Iranian-American Ali Nili umpires for Wimbledon final
Ali Nili, a 37-year-old Iranian-born American, will be the chair umpire for today's men's final at Wimbledon.
Nili is one of the ATP’s only ten full-time umpires, and one of the 25 umpires in the world who have earned a gold badge. Umpiring wasn’t what he set out to do. "I wanted to play. I wasn’t good enough." He sounds comfortable with that. He has worked at all four major tournaments, but the match between Roger Federer and Novak Djokovic on Centre Court today will be his first Grand Slam final.
In a long match, umpires have to stay in place throughout, climbing down only when the match ends or, on clay, if someone wants a mark inspected. It’s not surprising, therefore, when Nili says (on Tennis Panorama News) that ,"My only pre-match routine is go to the bathroom!" When he’s working at Wimbledon or one of the other Grand Slams, where the men play five-set matches, he doesn’t drink anything until the end of his last five-set match.
Nili earned his first international certificate in 1998. Like players, umpires start out in the weeds of the game – small, local events or junior matches.
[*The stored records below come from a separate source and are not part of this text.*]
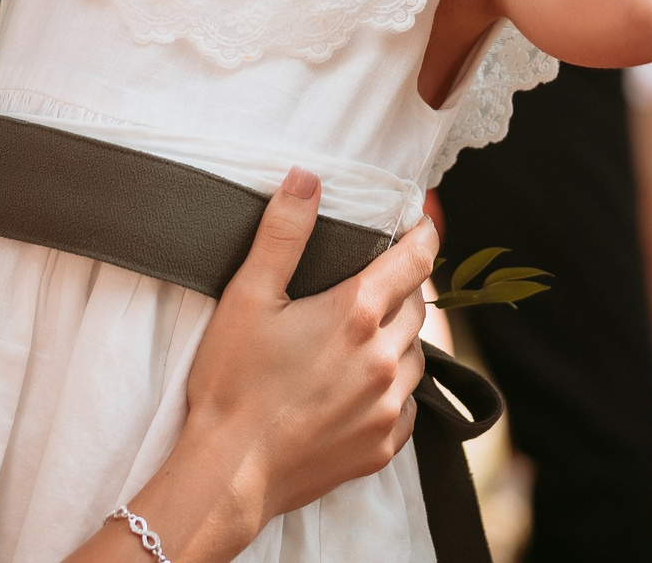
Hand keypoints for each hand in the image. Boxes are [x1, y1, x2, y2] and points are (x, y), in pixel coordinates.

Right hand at [185, 169, 434, 522]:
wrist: (229, 473)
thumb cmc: (232, 383)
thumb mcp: (247, 296)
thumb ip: (283, 233)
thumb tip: (307, 178)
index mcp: (357, 314)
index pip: (415, 260)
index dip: (423, 235)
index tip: (421, 223)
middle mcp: (385, 359)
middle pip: (418, 306)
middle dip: (403, 288)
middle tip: (376, 282)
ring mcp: (388, 406)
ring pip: (416, 357)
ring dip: (399, 340)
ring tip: (364, 337)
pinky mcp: (383, 445)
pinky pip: (407, 405)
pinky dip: (394, 388)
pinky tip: (362, 386)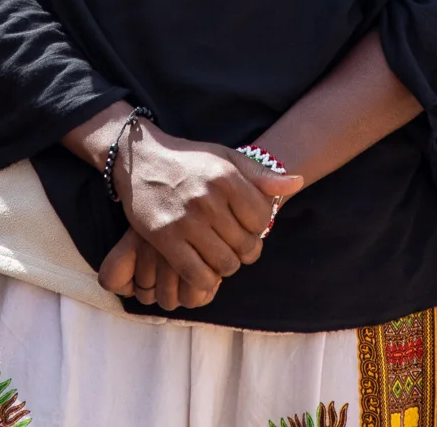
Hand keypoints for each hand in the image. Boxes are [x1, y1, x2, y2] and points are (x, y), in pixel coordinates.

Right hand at [113, 128, 302, 306]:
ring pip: (225, 264)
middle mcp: (208, 198)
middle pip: (245, 246)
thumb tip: (297, 182)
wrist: (140, 159)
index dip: (258, 227)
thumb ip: (261, 174)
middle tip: (234, 246)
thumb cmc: (189, 161)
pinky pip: (197, 273)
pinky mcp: (165, 238)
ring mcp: (186, 220)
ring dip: (225, 267)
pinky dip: (204, 279)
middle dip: (244, 251)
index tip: (246, 225)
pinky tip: (202, 267)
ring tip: (218, 255)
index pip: (262, 220)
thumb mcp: (226, 158)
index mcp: (227, 177)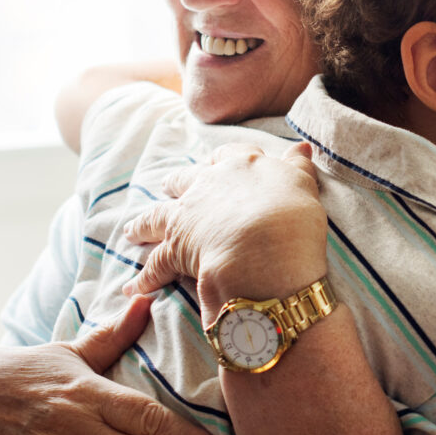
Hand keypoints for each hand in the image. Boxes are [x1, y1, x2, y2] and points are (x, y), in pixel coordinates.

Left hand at [122, 141, 327, 321]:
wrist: (267, 251)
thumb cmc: (292, 217)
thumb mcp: (303, 184)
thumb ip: (298, 166)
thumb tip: (302, 147)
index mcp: (241, 165)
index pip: (228, 155)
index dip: (221, 160)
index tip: (216, 163)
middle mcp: (208, 185)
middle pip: (184, 180)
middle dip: (176, 184)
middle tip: (168, 188)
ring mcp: (188, 216)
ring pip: (157, 216)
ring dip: (144, 224)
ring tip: (132, 231)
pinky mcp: (175, 249)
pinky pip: (155, 265)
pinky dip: (144, 278)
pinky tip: (134, 287)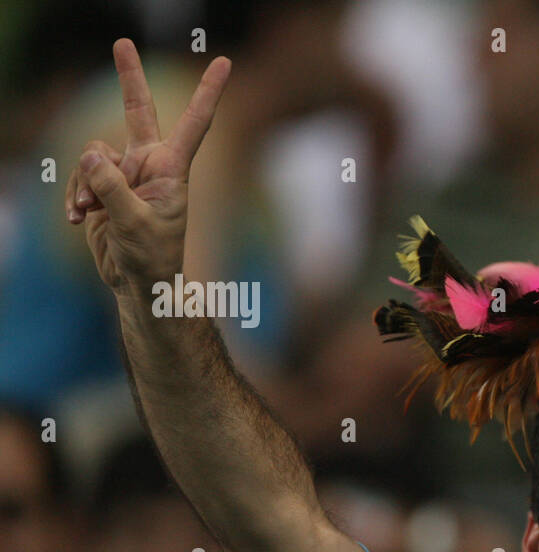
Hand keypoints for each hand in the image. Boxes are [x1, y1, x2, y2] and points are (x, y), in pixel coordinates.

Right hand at [65, 39, 230, 295]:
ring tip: (91, 212)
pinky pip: (80, 176)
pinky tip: (78, 219)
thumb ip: (111, 188)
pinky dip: (75, 195)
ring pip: (92, 154)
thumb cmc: (150, 258)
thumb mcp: (132, 224)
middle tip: (121, 41)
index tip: (225, 61)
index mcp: (172, 169)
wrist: (139, 284)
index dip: (208, 92)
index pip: (195, 123)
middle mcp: (151, 165)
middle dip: (128, 78)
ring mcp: (126, 174)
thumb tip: (90, 154)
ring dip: (84, 184)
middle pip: (138, 112)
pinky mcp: (105, 188)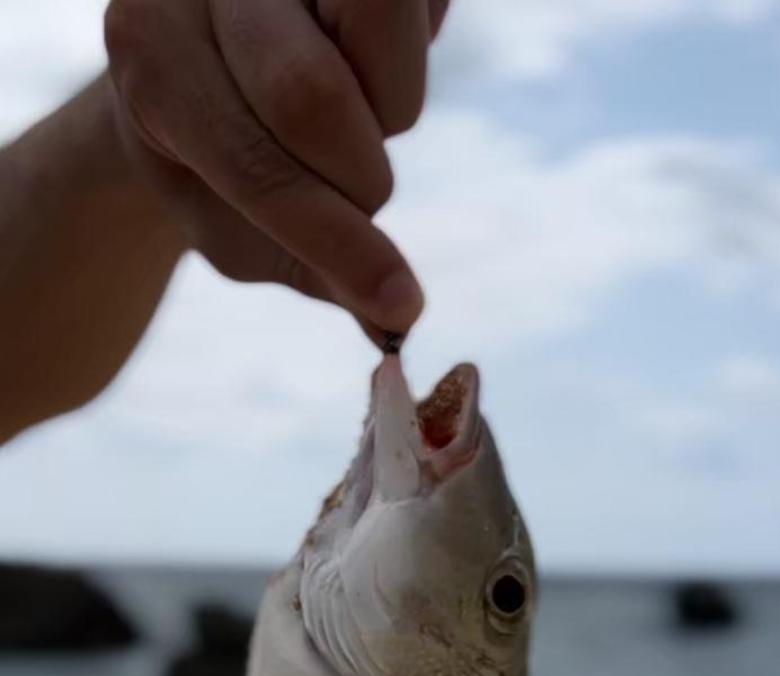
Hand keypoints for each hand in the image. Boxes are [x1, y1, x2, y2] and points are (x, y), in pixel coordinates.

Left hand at [104, 0, 449, 334]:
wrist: (195, 48)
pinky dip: (409, 50)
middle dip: (358, 175)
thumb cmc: (211, 150)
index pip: (257, 164)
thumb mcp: (233, 222)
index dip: (338, 240)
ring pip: (378, 20)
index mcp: (149, 50)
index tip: (400, 303)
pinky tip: (362, 55)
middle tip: (353, 190)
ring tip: (353, 107)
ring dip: (391, 102)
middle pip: (313, 95)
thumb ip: (311, 268)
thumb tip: (395, 320)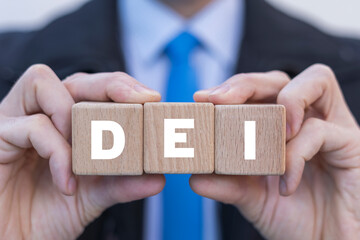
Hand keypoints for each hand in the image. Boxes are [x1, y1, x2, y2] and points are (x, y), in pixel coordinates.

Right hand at [0, 65, 164, 239]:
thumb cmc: (48, 213)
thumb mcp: (94, 196)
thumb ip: (122, 183)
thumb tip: (158, 177)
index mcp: (65, 123)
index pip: (94, 88)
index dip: (123, 87)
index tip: (151, 98)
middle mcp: (40, 114)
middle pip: (75, 78)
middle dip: (111, 85)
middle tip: (138, 101)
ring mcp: (15, 122)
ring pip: (42, 82)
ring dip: (75, 111)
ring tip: (88, 148)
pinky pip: (32, 126)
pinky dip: (58, 152)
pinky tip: (68, 183)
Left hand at [190, 64, 359, 238]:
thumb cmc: (293, 217)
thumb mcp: (252, 198)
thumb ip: (227, 184)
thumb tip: (195, 176)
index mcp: (280, 125)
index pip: (257, 90)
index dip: (230, 88)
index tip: (202, 99)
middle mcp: (307, 119)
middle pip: (280, 78)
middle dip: (246, 84)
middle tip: (218, 101)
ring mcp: (333, 127)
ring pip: (316, 81)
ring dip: (283, 100)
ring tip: (263, 133)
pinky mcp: (352, 145)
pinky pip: (321, 132)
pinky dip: (295, 154)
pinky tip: (284, 183)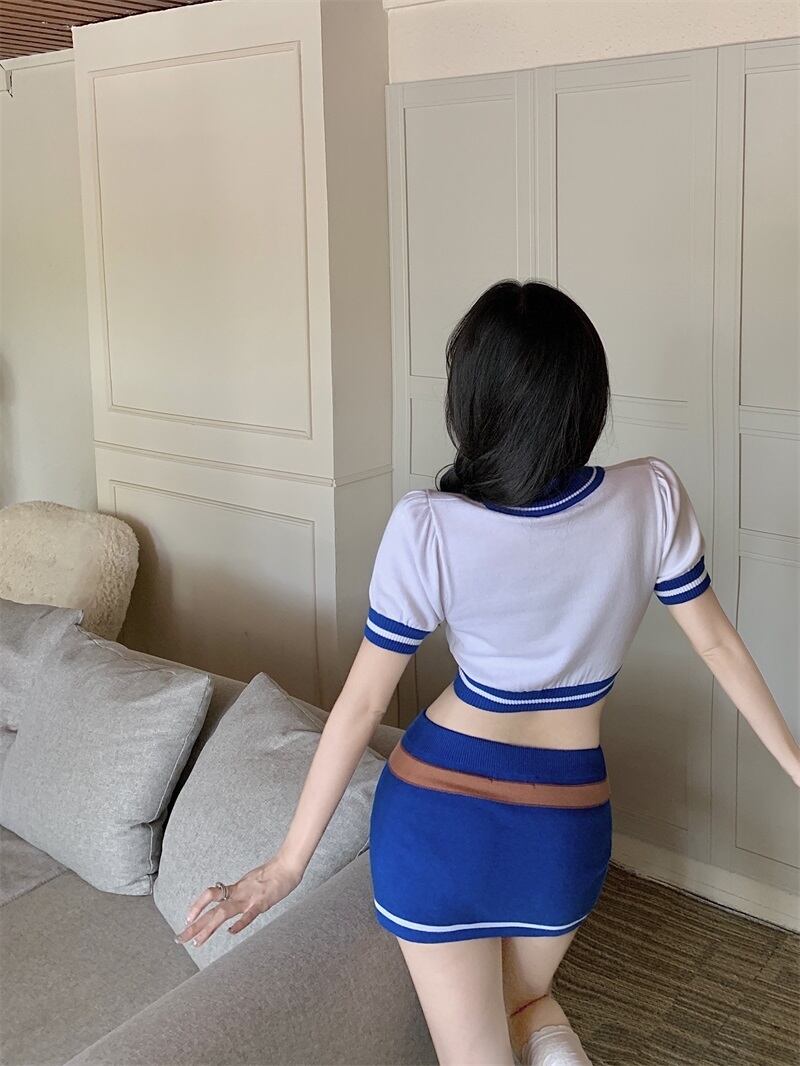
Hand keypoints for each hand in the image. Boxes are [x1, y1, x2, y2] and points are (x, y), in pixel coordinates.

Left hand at [174, 852, 303, 947]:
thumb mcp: (251, 882)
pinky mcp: (262, 903)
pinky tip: (230, 932)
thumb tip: (232, 897)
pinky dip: (239, 923)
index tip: (187, 919)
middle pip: (212, 910)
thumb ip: (241, 891)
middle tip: (180, 938)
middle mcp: (239, 894)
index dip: (197, 906)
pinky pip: (249, 914)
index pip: (210, 895)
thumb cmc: (272, 874)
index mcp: (236, 889)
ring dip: (208, 928)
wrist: (287, 865)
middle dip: (195, 925)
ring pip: (224, 913)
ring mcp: (249, 899)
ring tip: (196, 942)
As they learn, gain experience, and improve, they move up the ranks through a series of certificates: white, bronze, silver, and, finally, gold. A tournament like Queen’s, with a singles main draw of 56 and a doubles draw of 16, uses six umpires, four from the ATP’s group, the rest contractors.
Nili jokes about preferring women’s matches at the major because they’re only best-of-three sets, but you have to suspect that every umpire would have liked to have been in the chair for the historic 2010 Wimbledon first-round match between John Isner and Nicolas Mahut, which went to 70-68 in the fifth and took more than 11 hours over three days to complete! "The better the match is, the easier it is to keep your level of concentration. You do a tough five-set match which lasts four hours and when you sit up there it feels like a half an hour," Nili shares.
Mistakes still do happen, of course. Umpires are taught not to dwell on them. "We just really always think forward. We always just think about the next call. The more you think about what happened the more chance there is that you’ll miss something else because you’re losing concentration. Usually, at least in men’s tennis, if you call the score wrong for two points in succession one of the players is going to tell you." Modern technology helps: umpires have tablets that connect directly to the scoreboard so when he punches in the score everyone sees it and it feeds through to TV. A wrong score popping up in those circumstances generally gets a reaction in the stadium.
The hardest thing to learn, Nili says, is "to see the ball well." Most, though not all, of the top rank of umpires play tennis themselves. "And then communication and not taking things personally."
Asked to name the stand-out matches he’s umpired, Nili picks first the 2008 match between Rafael Nadal and Carlos Moya, which stretched to three tiebreaker sets and took two hours, 35 minutes to finish. “The longest three-set match ever played on hard court,” Nili says, and also, "Every point was really amazing. That’s probably the best tennis I would say, I’ve umpired."